Choose checkpoint interval wisely

For a run expected to take several hours, saving every 15–30 minutes (checkpoint_time=900 to 1800) strikes a good balance between protection and disk overhead. Checkpointing too frequently can slow the simulation noticeably.

Checkpoint files accumulate

ANUGA does not delete old checkpoint files automatically. Each checkpoint is a separate pickle file. Clean up stale files manually once a run has completed successfully, keeping the CHECKPOINTS directory from growing unbounded across multiple runs.

SWW output is unaffected

Checkpointing saves domain state for restart purposes only. The SWW output file continues to be written normally throughout the run, so results up to the interruption point are preserved in the SWW file even without a restart.
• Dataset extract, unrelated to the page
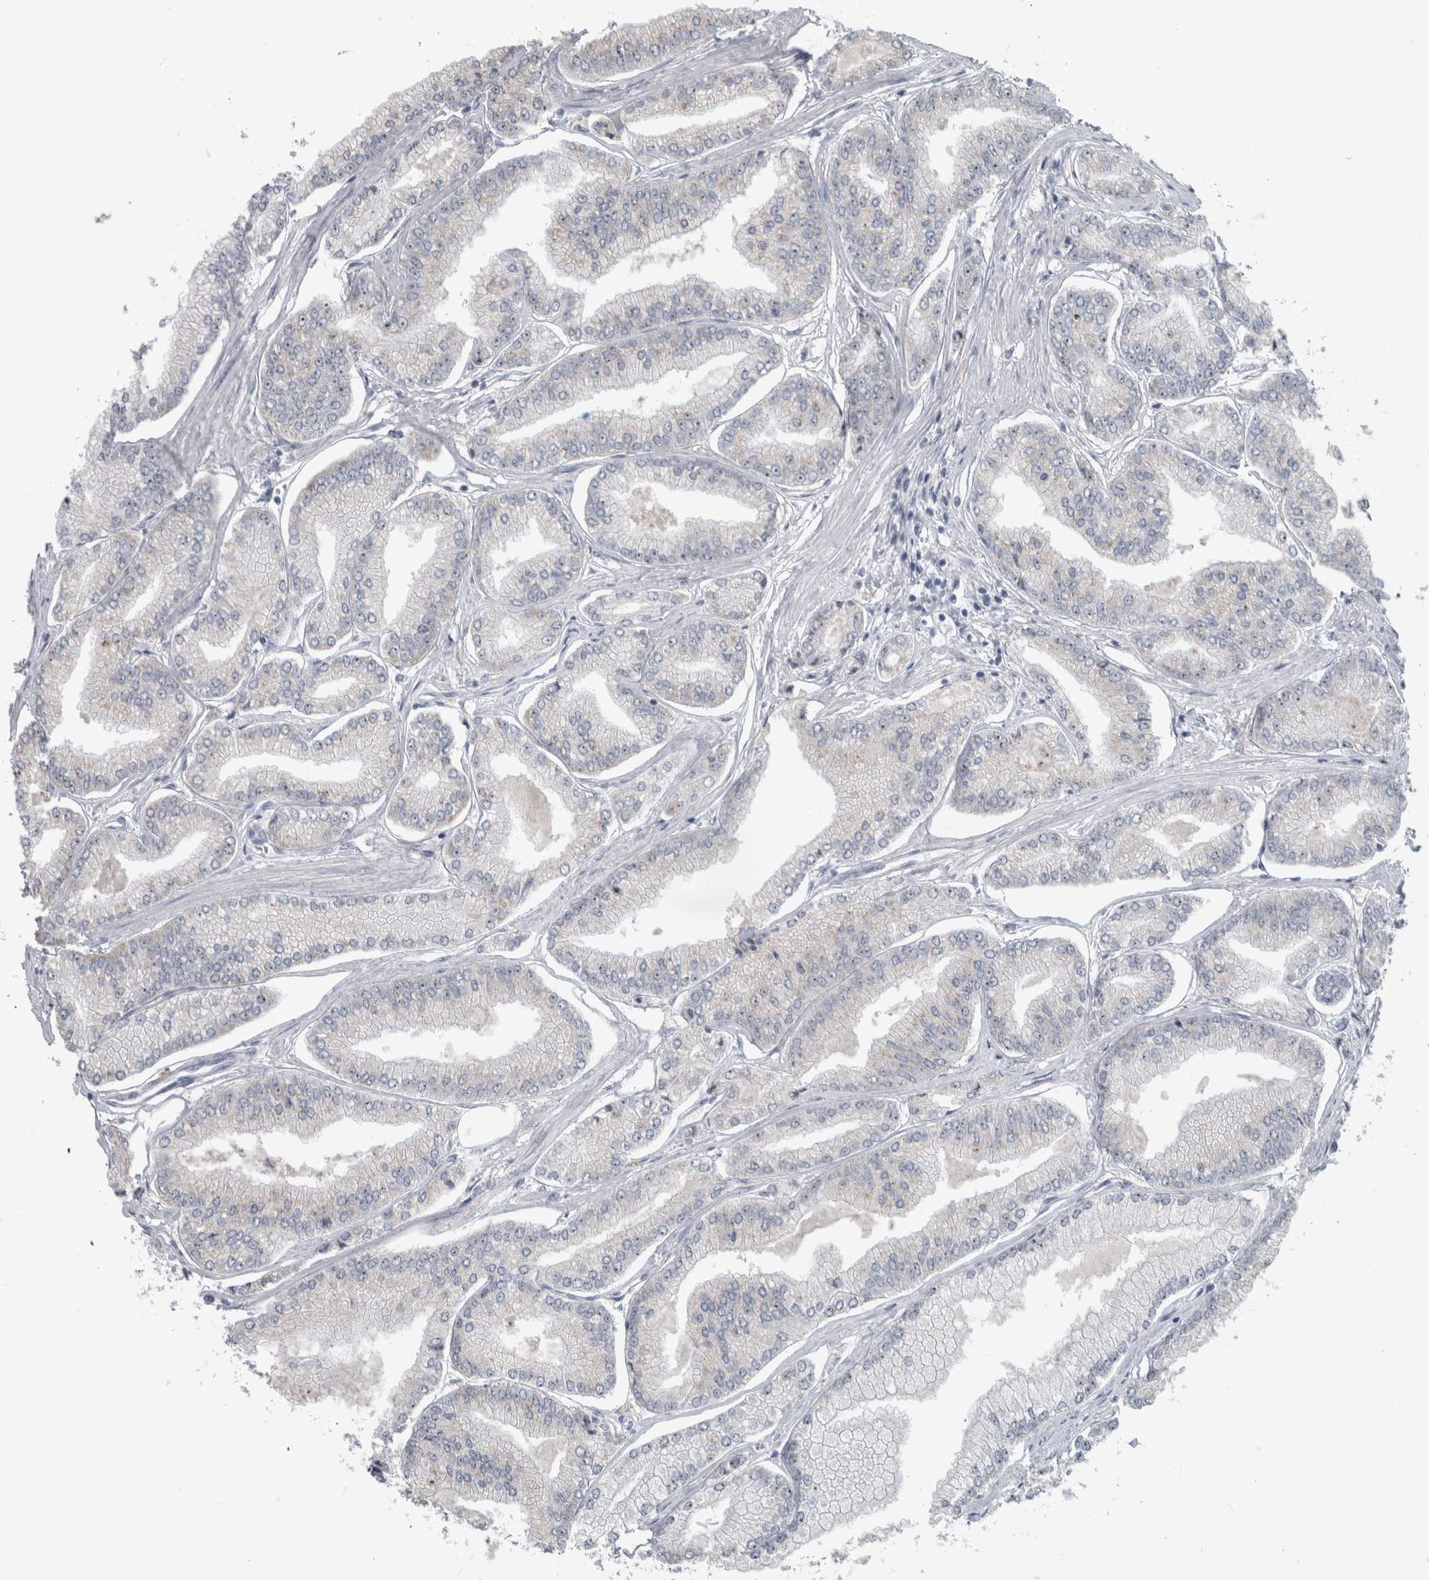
{"staining": {"intensity": "weak", "quantity": "<25%", "location": "cytoplasmic/membranous"}, "tissue": "prostate cancer", "cell_type": "Tumor cells", "image_type": "cancer", "snomed": [{"axis": "morphology", "description": "Adenocarcinoma, Low grade"}, {"axis": "topography", "description": "Prostate"}], "caption": "Immunohistochemistry (IHC) of human prostate cancer exhibits no staining in tumor cells.", "gene": "UTP6", "patient": {"sex": "male", "age": 52}}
Keep domain name consistent

load_checkpoint_file matches files by domain_name. If you change the name between runs the checkpoint will not be found.

A working example including MPI checkpointing is in examples/checkpointing/runCheckpoint.py.

See also

ANUGA User Manual — Chapter 13: Checkpointing discusses the checkpointing mechanism in more detail, including how to manage checkpoint files across long cluster runs.